Не исключено, что он так и не решился бы дать объявление, если бы не Ленин нервный срыв. Он читал Мелвилла в своем кабинете на третьем этаже, пытаясь очистить сознание, и тут снизу донесся истошный вопль. Вбежав в гостиную, он увидел, что Лена сидит на диване, сотрясаясь от собственного душераздирающего крика. Он обнял ее за плечи и не отпускал, пока она не обессилила. Разговаривать было не о чем - все и так было ясно: она погибала от чудовищной неудовлетворенности жизнью, постоянной нехватки денег и его патологической неспособности исполнять роль главы семьи. Он держал ее за руку, избегая смотреть в ее перекошенное, опустошенное лицо.
В конце концов она затихла. Он принес ей воды. Они молча сидели бок о бок на диване. Надеяться было не на что. Она вытащила сигарету из пачки «Честерфилда», лежавшей на журнальном столике, отковырнула ногтем фильтр, откинулась на спинку дивана и демонстративно затянулась, хотя доктор Зальц уже дважды серьезно предупреждал ее о возможных последствиях. У нее роман с «Честерфилдом», подумал Клемент.
- Хочу попробовать написать что-нибудь автобиографическое, - сказал он таким тоном, словно это сулило немалую выгоду.
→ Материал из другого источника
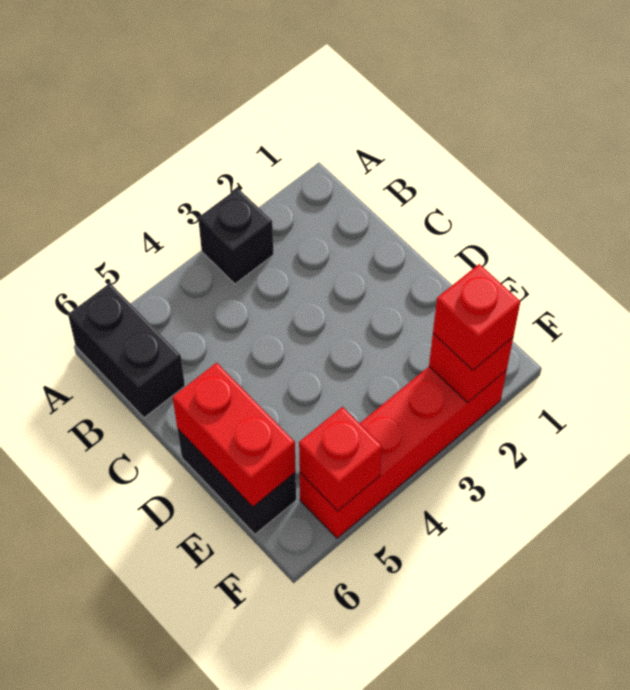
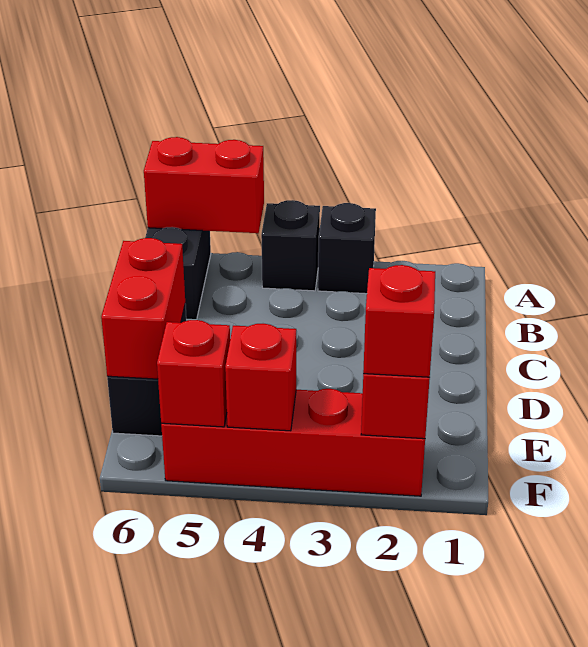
none -> black 1x1 brick [261,200,320,291]
none -> red 1x2 brick [144,137,264,233]
none -> red 1x1 brick [225,324,296,431]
- Моя мама… - начала она и снова замолкла, уставясь перед собой.
- Что?
Это невразумительное упоминание матери напомнило ему тот вечер, когда Лена впервые заговорила о своем чувстве вины перед ней. Они сидели в Лениной комнате у окна с видом на университетский кампус: роскошные деревья окаймляли живописную улицу, по которой лениво слонялись бездельничающие студенты. Воздух был полон глубочайшего покоя, отделявшего их от реального мира, в то время как там, в Коннектикуте, сказала Лена, мать вынуждена каждое утро вставать в пять, чтобы на первом трамвае тащиться на работу в прачечную. Ты вообще можешь себе это представить! Благородная Криста Ванецкая утюжит чужие рубашки ради того, чтобы ежемесячно высылать дочери двадцать долларов на жилье и питание, дабы та - кстати, в отличие от большинства студентов - могла не работать. Лена вынуждена была закрыть на это глаза и выбросить из головы мысли о собственном ничтожестве. Чтобы осчастливить мать, от нее требовалось только одно: состояться! Успех - скажем, должность штатного психолога в городском агентстве - искупил бы все!
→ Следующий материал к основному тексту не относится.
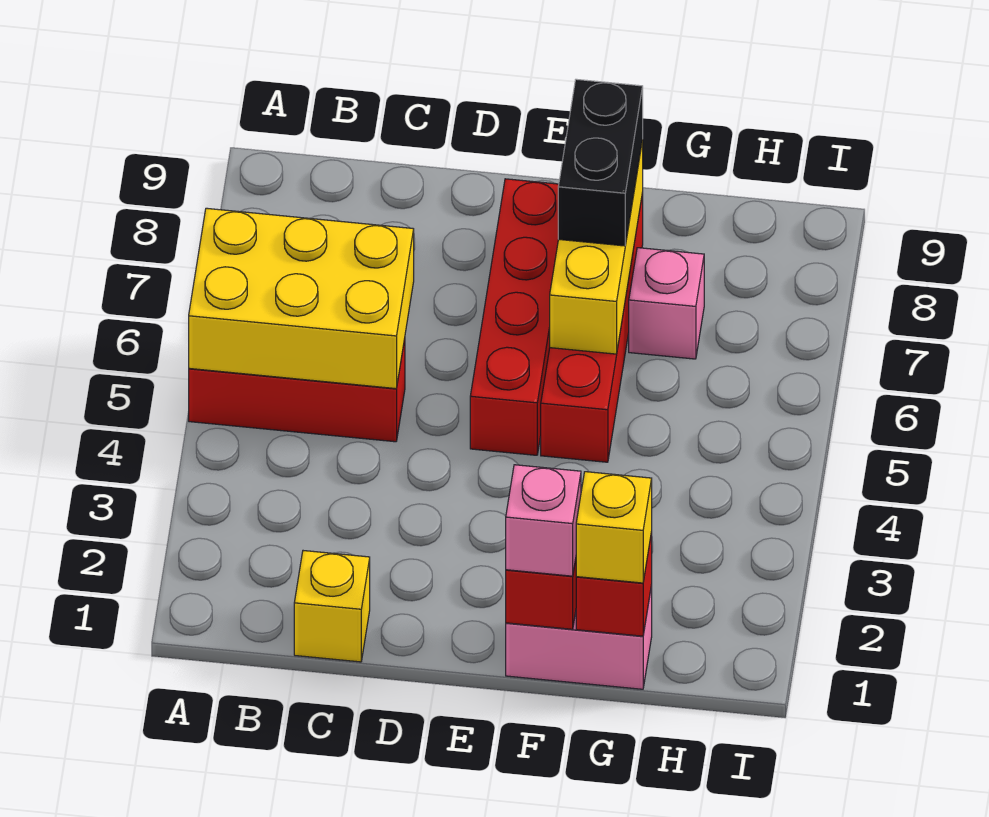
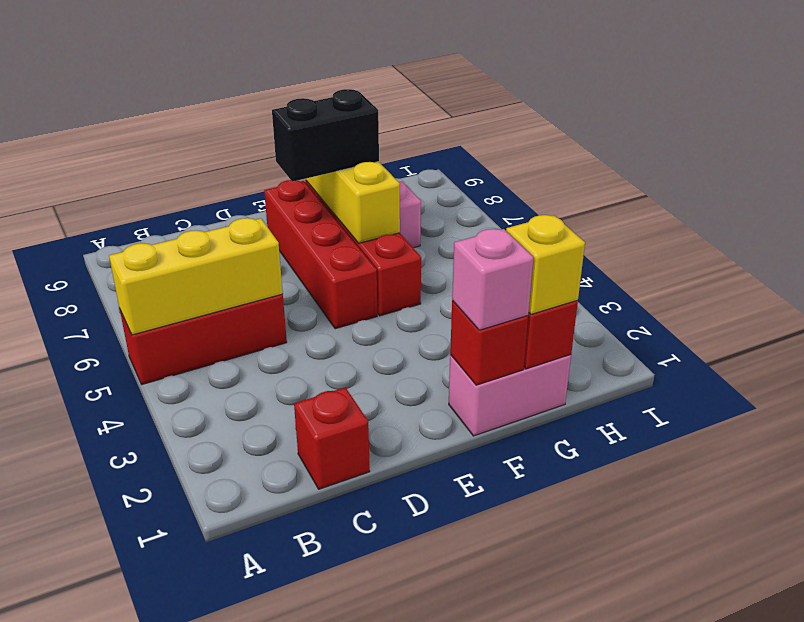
yellow 2x3 brick [189,208,414,389] -> yellow 1x3 brick [109,218,283,335]
yellow 1x1 brick [294,551,370,662] -> red 1x1 brick [294,387,370,489]
black 1x2 brick [558,79,643,246] -> black 1x2 brick turned to [272,89,379,182]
В тот вечер на Лене был белый свитер из ангоры. «В этом свитере, да еще при этом безумном свете ты похожа на привидение», - сказал Клемент. Взявшись за руки, они вышли прогуляться по извилистым дорожкам, пересеченным черными, почти твердыми на вид тенями. Луна той безветренной ночью была какой-то особенно яркой и пугающе близкой. «Она сегодня как будто ближе, чем обычно», - сказал он, щурясь от слепящего блеска. Он любил поэзию точного знания, но уж очень математически выведенной была представшая перед ним картина. В этом удивительном сиянии его скулы и подбородок выглядели особенно мужественно. Они с Леной были в точности одного роста. Она и раньше знала, что он от нее без ума, но, оказываясь с ним наедине, чувствовала к тому же его желание. Вдруг он потянул ее в кусты и бережно уложил на траву. Они поцеловались, он ласкал ее груди, а потом лег сверху и попытался раздвинуть ей ноги. Она ощутила его эрекцию и сжалась от смущения и страха. «Клемент, я не могу», - прошептала она и виновато поцеловала его. Она и так позволила ему слишком много, больше, чем кому бы то ни было еще, и предпочла бы, чтобы он поскорее забыл о ее щедрости.